Exercise: When you reach the line in the data below that contains "#9, owner: Julia Gardner -> Paul Koch", please start repeating lines exactly, and stop after the line that contains "#183, due: Feb 24 -> Feb 23", repeating nothing else.
======== Supplied records
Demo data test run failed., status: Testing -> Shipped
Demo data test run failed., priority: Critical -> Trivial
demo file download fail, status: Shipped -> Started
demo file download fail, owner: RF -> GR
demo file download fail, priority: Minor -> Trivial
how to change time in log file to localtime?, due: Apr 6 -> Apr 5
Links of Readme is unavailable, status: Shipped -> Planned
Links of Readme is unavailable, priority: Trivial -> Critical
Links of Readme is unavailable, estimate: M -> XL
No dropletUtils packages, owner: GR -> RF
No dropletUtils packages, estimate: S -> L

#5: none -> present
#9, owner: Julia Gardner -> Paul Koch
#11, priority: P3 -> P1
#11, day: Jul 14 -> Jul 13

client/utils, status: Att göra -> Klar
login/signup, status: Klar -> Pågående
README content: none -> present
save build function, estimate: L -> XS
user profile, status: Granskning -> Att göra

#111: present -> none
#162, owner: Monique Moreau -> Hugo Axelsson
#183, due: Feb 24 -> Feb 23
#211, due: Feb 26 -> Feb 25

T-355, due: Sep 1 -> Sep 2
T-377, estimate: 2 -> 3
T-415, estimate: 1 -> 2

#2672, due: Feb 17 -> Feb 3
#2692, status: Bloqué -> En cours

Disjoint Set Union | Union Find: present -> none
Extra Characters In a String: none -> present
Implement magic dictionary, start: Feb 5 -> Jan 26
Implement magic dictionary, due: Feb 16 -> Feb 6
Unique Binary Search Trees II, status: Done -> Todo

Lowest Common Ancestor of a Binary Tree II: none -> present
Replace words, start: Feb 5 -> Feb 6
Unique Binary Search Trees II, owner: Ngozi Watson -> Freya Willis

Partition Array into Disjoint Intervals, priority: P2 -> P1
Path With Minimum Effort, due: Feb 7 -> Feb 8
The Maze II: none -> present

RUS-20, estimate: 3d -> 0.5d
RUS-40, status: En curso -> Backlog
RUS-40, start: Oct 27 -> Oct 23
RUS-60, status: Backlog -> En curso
================
Exercise output:
#9, owner: Julia Gardner -> Paul Koch
#11, priority: P3 -> P1
#11, day: Jul 14 -> Jul 13

client/utils, status: Att göra -> Klar
login/signup, status: Klar -> Pågående
README content: none -> present
save build function, estimate: L -> XS
user profile, status: Granskning -> Att göra

#111: present -> none
#162, owner: Monique Moreau -> Hugo Axelsson
#183, due: Feb 24 -> Feb 23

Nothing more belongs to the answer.